Es la elite del poder la que está puesta en cuestión, no sólo los políticos. Por cierto, son las grandes crisis económicas, con su secuela de desempleo y desprotección estatal, las que ocasionan el colapso que abruma a los líderes. Pero hay otros factores coadyuvantes de esa caída. El modo de responder a las dificultades es acaso el principal. Ante los problemas de legitimidad y consenso, los gobiernos suelen insistir en políticas desgastadas, descalificaciones de los adversarios, dogmatismo ideológico, prepotencia. O bien con llamados a la reconciliación hechos sin verdadero espíritu transformador.
Si hubiera que buscar un ingrediente común en el desgaste de los liderazgos, podría decirse que, ante todo, implica un quiebre de la confianza. Se trata, en principio, de una pérdida de crédito, de un modo pragmático de esperar que los líderes resuelvan, en un lapso determinado, los problemas públicos. Pero la crisis de confianza va más allá y tiende a agravarse en épocas de dificultad económica y anomia cultural. Se manifiesta como una convicción sobre la irrevocable distancia entre los que tienen poder y los que carecen de él. Entre los que acceden a una vida facilitada por la riqueza, las influencias y los acomodos, y los que día tras día deben padecer las dificultades y las desgracias de la calle, de la intemperie, del anonimato.

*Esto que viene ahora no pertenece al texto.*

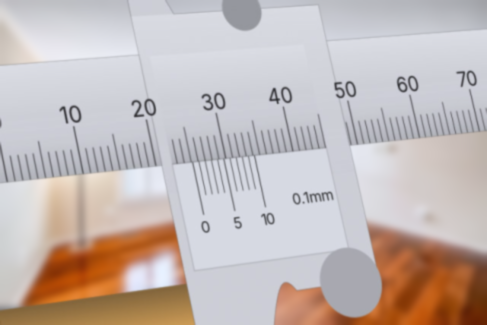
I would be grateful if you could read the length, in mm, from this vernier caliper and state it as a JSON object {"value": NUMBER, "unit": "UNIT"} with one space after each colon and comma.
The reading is {"value": 25.2, "unit": "mm"}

Cuando las sociedades pierden la confianza en sus líderes se alejan de ellos y de las instituciones que representan. La democracia pretende atenuar ese desgaste por medio de la alternancia. Se supone que nuevos liderazgos reemplazarán a los devaluados, dando lugar a un tiempo de reconciliación del pueblo con el poder. Alfonsín en su momento, luego Menem y los Kirchner significaron eso en la Argentina de las últimas décadas, hasta caer en el descrédito. El período que se abre ahora encierra una serie de interrogantes acerca de si la alternancia será verdadera, si la eficacia para resolver problemas se restablecerá, si prevalecerán la honestidad y el reconocimiento del adversario, si habrá verdad o simulacro. La democracia argentina está tan viva como fatigada. Los liderazgos se recortan, débiles, sobre ese horizonte incierto.

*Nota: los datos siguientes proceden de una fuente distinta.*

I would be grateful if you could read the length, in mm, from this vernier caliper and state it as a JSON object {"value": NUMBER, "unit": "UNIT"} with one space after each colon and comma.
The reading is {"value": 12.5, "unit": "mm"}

En medio de este desencanto, local y mundial, caen las declaraciones del papa Francisco, conocidas esta semana. Cuesta calibrar la profundidad de los contenidos y la radicalidad de los cambios que anuncian. Pero ante todo, y desde ya, son un mensaje crítico sobre la relación entre el poder y la sociedad. Tal vez el valor de este testimonio sea todavía mayor porque Francisco debe remontar la aberrante Iglesia de los abusos a menores, de la complicidad con el lujo, la corrupción y las dictaduras. El Papa habla en la situación de un rey desnudo y afronta al mundo con una autocrítica y una promesa.
Hasta donde entiendo, las respuestas de Francisco atacan tres pilares en los que se asientan las miserias del poder: el dogmatismo doctrinario, el abuso de autoridad y la falta de reflexión. Habla de la Iglesia Católica, su carga y responsabilidad personal, pero es una forma de referirse a la debilidad del poder mundial en distintos niveles y dimensiones. No es sólo el catolicismo el que corre el peligro de caer, o está cayendo, como un "castillo de naipes", es una concepción del liderazgo la que se encuentra cuestionada y debe revisarse.
Cuando Francisco dice que la Iglesia no puede seguir obsesionándose con el aborto, la homosexualidad o los anticonceptivos, le está solicitando que ceda el dogmatismo, expresado en las "pequeñas cosas", en las "reglas mezquinas" en las que se encierra, olvidándose de los problemas complejos y las realidades múltiples que atraviesan a las personas. Cuando el Papa pide misioneros y desecha a los "clérigos de despacho", está cuestionando el abuso de autoridad, la conformación de una casta de burócratas y prebendados que seca el carisma de la institución. Cuando Francisco habla de la necesidad de equilibrio, está poniendo el acento en la reflexividad, un atributo indispensable para ejercer el buen liderazgo.
Este Papa, en su inspiración, me recuerda a un entrañable personaje de la novela Divorcio en Buda , de Sándor Márai: el juez civil Kristóf Kömives. Un hombre que buscaba la verdad, mediante el discernimiento, tratando de ubicarse entre la justicia y los hechos, entre la doctrina y la historia. Sin condenar con el dogma, sin absolver livianamente. Una lectura del mundo liberadora y atormentadora a la vez.
Quizá la lección y la autocrítica de Francisco contribuyan a mejorar la calidad de los gobiernos. Urbi et orbi: los de la Argentina y los del mundo. Acaso el día de hoy sea propicio para imaginar que nuestro Papa ayudará a reverdecer la confianza en el poder. A provocar una nueva y estimulante primavera de los liderazgos.